ОМЭ - страница 2
— А зачем фараоны стойку сделали?..
Показав на полицейских, уже сгрудившихся по обе стороны ворот кладбища, рулевой потянул Трусова за собой в толпу.
Шепотом, на ходу, моряки расспросили соседей.
Нет, не самоубийцу хоронили рабочие-нефтяники промысла «Борн», а своего товарища, убитого царскими опричниками за то, что говорил правду людям. Какую правду? О чем?.. А все об одном и том же: о проклятой подневольной, голодной жизни, черной, как этот город! О каторжной доле тартальщика, бурильщика да любого рабочего человека на промыслах, среди удушливых нефтяных паров, под палящим бакинским солнцем или под штормовым ветром, который не зря назван «бешеным нордом»... О грошовом заработке... О невыносимой жизни в бараках-казармах на грязных нарах в два этажа, а то и без всяких нар — прямо на земляном полу... О том, что рабочему-нефтянику негде ни помыться после работы, ни напиться вволю пресной воды, ни пообедать, ни раздобыть лекарство, ни вдохнуть чистого воздуха, ни полюбоваться зеленой травкой... О том, что не растет никакая трава у бараков и хибарок в промысловых поселках на пропитанной нефтью земле, зато растут парки вокруг дворцов богатеев, которым принадлежит все в Баку... Все заграбастали и прибрали к своим загребущим, липким от нефти, рабочего пота и крови рукам керосиновые и мазутные короли — Ротшильды, Нобели, Манташевы, Тагиевы, Багировы, Оппели, Шибаевы, Лианозовы, и с ними еще триста разноплеменных хищников, называемых миллионерами... Это они завладели землей и морем, источниками пресной воды и пароходами, чистым воздухом и самой жизнью рабочего человека... Да, и самой жизнью! Попробуй пикни против них, пристыди за неуемную жадность, потребуй копеечной прибавки, заикнись о правах — они дадут тебе права!.. Насмерть сапогами забьют в полиции, как забили вчера нашего Тучкина…
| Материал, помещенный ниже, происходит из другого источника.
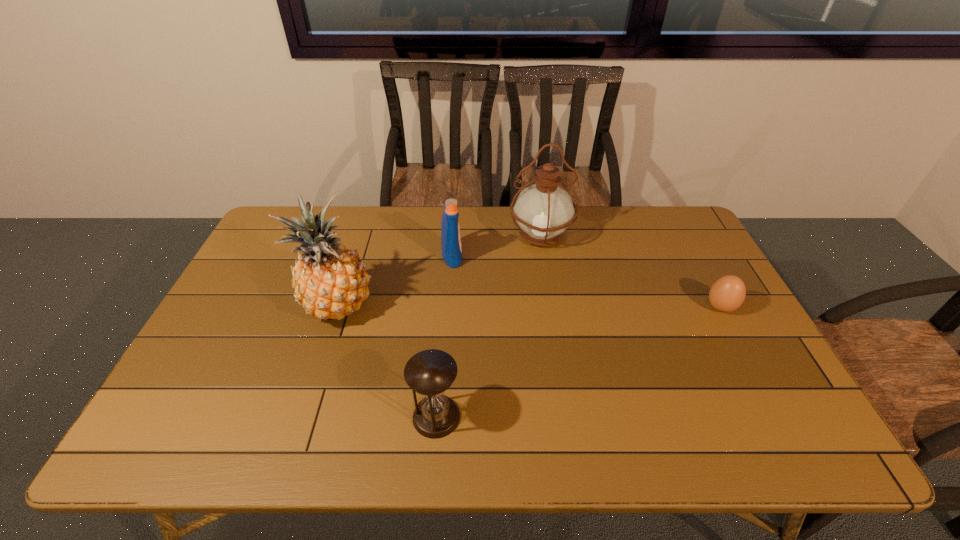
Where is `vacant space that is in between the pineapple and the second object from right to left`? The height and width of the screenshot is (540, 960). vacant space that is in between the pineapple and the second object from right to left is located at coordinates (439, 271).

The width and height of the screenshot is (960, 540). Identify the location of object that is the closest to the rightmost object. (543, 211).

At what (x,y) coordinates should I click in order to perform the action: click on object that is the nearest to the third shortest object. Please return your answer as a coordinate pair (x, y). The height and width of the screenshot is (540, 960). Looking at the image, I should click on (543, 211).

The image size is (960, 540). In order to click on vacant point that satisfies the following two spatial constraints: 1. on the label of the third shortest object; 2. on the front side of the second shortest object in this screenshot , I will do `click(441, 416)`.

Where is `vacant region that satisfies the following two spatial constraints: 1. on the back side of the boiled egg; 2. on the right side of the hourglass`? This screenshot has height=540, width=960. vacant region that satisfies the following two spatial constraints: 1. on the back side of the boiled egg; 2. on the right side of the hourglass is located at coordinates (445, 307).

Find the location of `vacant region that satisfies the following two spatial constraints: 1. on the label of the boiled egg; 2. on the right side of the detergent`. vacant region that satisfies the following two spatial constraints: 1. on the label of the boiled egg; 2. on the right side of the detergent is located at coordinates (448, 307).

Where is `free space that satisfies the following two spatial constraints: 1. on the back side of the oil lamp; 2. on the left side of the nearest object`? Image resolution: width=960 pixels, height=540 pixels. free space that satisfies the following two spatial constraints: 1. on the back side of the oil lamp; 2. on the left side of the nearest object is located at coordinates (450, 235).

Image resolution: width=960 pixels, height=540 pixels. Identify the location of blank space that satisfies the following two spatial constraints: 1. on the label of the detergent; 2. on the front side of the pineapple. (448, 306).

Locate an element on the screen. The image size is (960, 540). free spot that satisfies the following two spatial constraints: 1. on the back side of the boiled egg; 2. on the label of the detergent is located at coordinates (692, 256).

Locate an element on the screen. free space that satisfies the following two spatial constraints: 1. on the back side of the pineapple; 2. on the right side of the oil lamp is located at coordinates (360, 235).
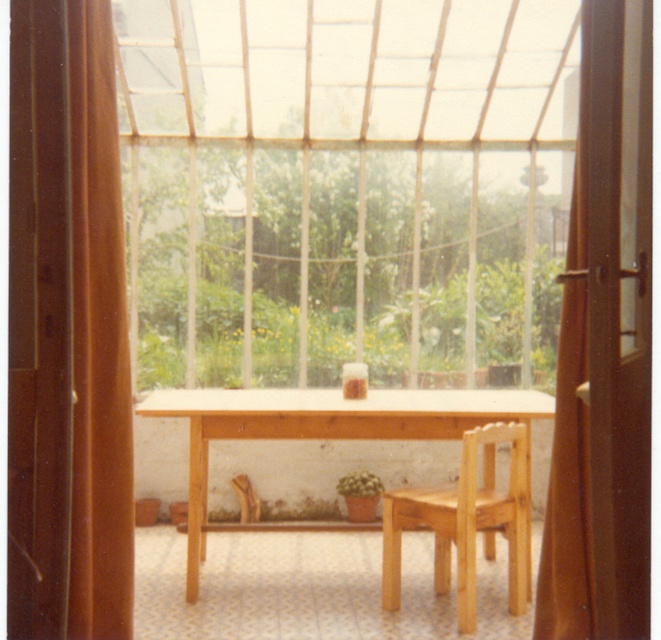
At what (x,y) coordinates should I click in order to perform the action: click on green leafy plant at center. Please return your answer as a coordinate pair (x, y). This screenshot has width=661, height=640. Looking at the image, I should click on (498, 323).

Who is more forward, (139, 348) or (196, 584)?

Point (196, 584) is more forward.

Find the location of a particular element. This screenshot has width=661, height=640. green leafy plant at center is located at coordinates (498, 323).

Which is below, natural wood chair at center or green matte plant at center?

green matte plant at center is lower down.

Is natural wood chair at center closer to camera compared to green matte plant at center?

Yes, natural wood chair at center is closer to the viewer.

You are a GUI agent. You are given a task and a screenshot of the screen. Output one action in this format:
    pyautogui.click(x=<x>, y=<y>)
    Task: Click on the natural wood chair at center
    Image resolution: width=661 pixels, height=640 pixels.
    Given the screenshot: What is the action you would take?
    pyautogui.click(x=465, y=522)

Does brown fabric curtain at left appear over green matte plant at center?

Yes.

Can you confirm if brown fabric curtain at left is positioned to the left of green matte plant at center?

Yes, brown fabric curtain at left is to the left of green matte plant at center.

At what (x,y) coordinates should I click in order to perform the action: click on brown fabric curtain at left. Please return your answer as a coordinate pair (x, y). The image size is (661, 640). Looking at the image, I should click on (98, 340).

Locate an element on the screen. The image size is (661, 640). brown fabric curtain at left is located at coordinates (98, 340).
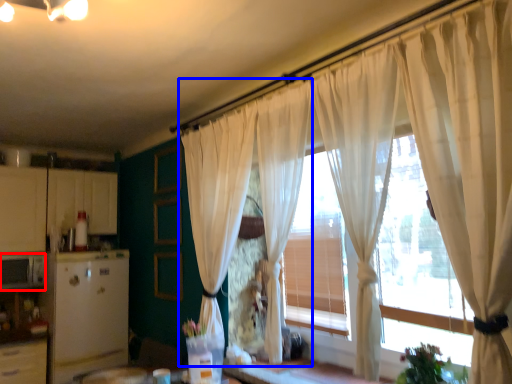
Question: Among these objects, which one is nearest to the camera, appliance (highlighted by a red box) or curtain (highlighted by a blue box)?

Choices:
 (A) appliance
 (B) curtain

Answer: (B)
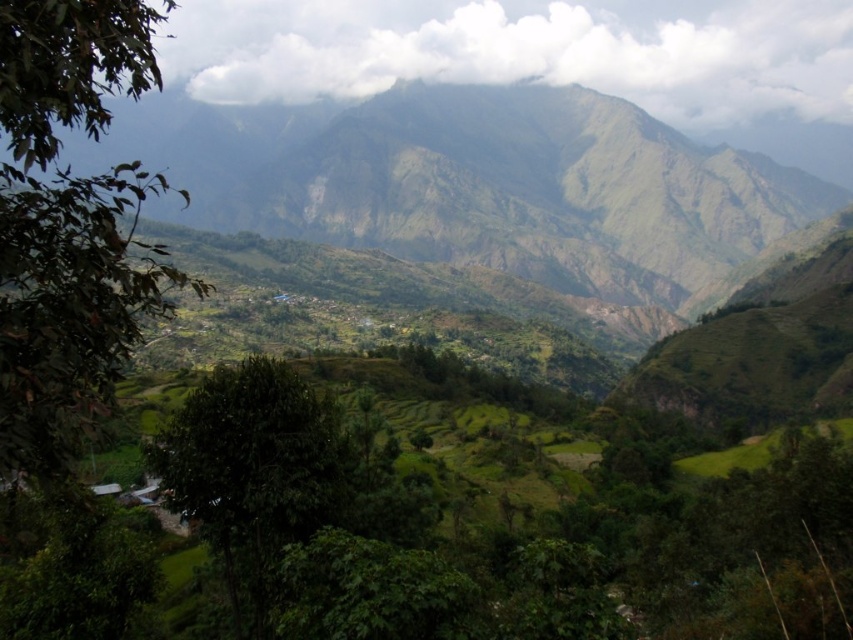
Question: Among these points, which one is nearest to the camera?

Choices:
 (A) (567, 132)
 (B) (108, 390)
 (C) (294, 509)

Answer: (B)

Question: Which point is closer to the camera?

Choices:
 (A) green leafy tree at left
 (B) green leafy tree at center
 (C) green grassy mountain at center

Answer: (A)

Question: Is green leafy tree at left positioned before green leafy tree at center?

Choices:
 (A) no
 (B) yes

Answer: (B)

Question: Considering the relative positions of green grassy mountain at center and green leafy tree at center in the image provided, where is green grassy mountain at center located with respect to green leafy tree at center?

Choices:
 (A) left
 (B) right

Answer: (B)

Question: Does green leafy tree at left have a lesser width compared to green leafy tree at center?

Choices:
 (A) yes
 (B) no

Answer: (B)

Question: Estimate the real-world distances between objects in this image. Which object is farther from the green leafy tree at center?

Choices:
 (A) green grassy mountain at center
 (B) green leafy tree at left

Answer: (A)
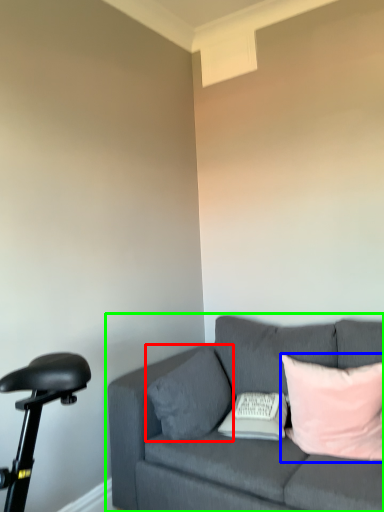
Question: Estimate the real-world distances between objects in this image. Which object is closer to pillow (highlighted by a red box), pillow (highlighted by a blue box) or studio couch (highlighted by a green box)?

Будто прошелестело горячим дыханием возле моряков:
— Сегодня малость сквитаемся!..
Вместе со всеми кочегар и рулевой протиснулись в узкие ворота кладбища мимо городовых и пристава, зажавших толпу около входа. Буравящим взглядом пристав присматривался к тем, кого считал подозрительным, запоминал приметы...
Процессия остановилась в дальнем углу кладбища, обнесенного черной невысокой стеной, мокрой от дождя, вроде залитой слезами. Оба моряка протиснулись поближе к разверстой могиле, увидели уже открытый гроб на краю ее, обезображенное побоями, в черных подтеках, лицо убитого...
— Только суньтесь, фараоны! — пробормотал Трусов, сжимая огромные кулаки и оглядываясь на полицейских, расставленных за крестами могил. — Гады ползучие! До чего изуродовали человека!..
Он был готов к схватке в любую минуту.
Люди вокруг могилы вдруг расступились, и на скользкий бугор взобрался смуглый юноша с золотистыми зрачками, похожими на зарницы, сверкавшие сквозь дождь.
Кочегар изумленно воскликнул:
— Да это же Губанов, масленщик с «Порт-Петровска»!.. Верно, верно: Федя Губанов, мы с ним всю прошлую навигацию на одной вахте маялись, пока под расчет не попали. Толковый парень, но чудак — о рабочей власти мечтает...
Голос юноши взлетел над толпой и кладбищем:
— Почему царские прислужники убили товарища Тучкина? Потому что он открывал глаза людям, потому что мешал богачам-эксплуататорам творить произвол над рабочими, над нами, кто своим трудом создает все богатства, но сам не живет, а прозябает в нищете, не зная, что будет с ним завтра, не зная, сумеет ли завтра прокормить семью, дать кусок хлеба детям... Только напрасно царские псы-палачи думают, что запугают нас убийствами наших товарищей. Всех не убить, и придет час расплаты, непременно придет!.. Тучкин был моим учителем, и я клянусь перед вами, товарищи, клянусь продолжать его дело, наше рабочее дело, клянусь бороться, как боролся большевик Тучкин — до последнего дыхания!..
Пронзительный свисток запоздало прервал юношу.
— Речи запрещены! — крикнул пристав, выступая из-за оцепления городовых.
Толпа всколыхнулась.
— Говори еще, Федя! — решительно подбодрил кочегар.
Юноша оглянулся на голос, узнал Трусова, кивнул ему и, успокоив жестом толпу, сошел с бугра. Все, что надо было, он уже сказал.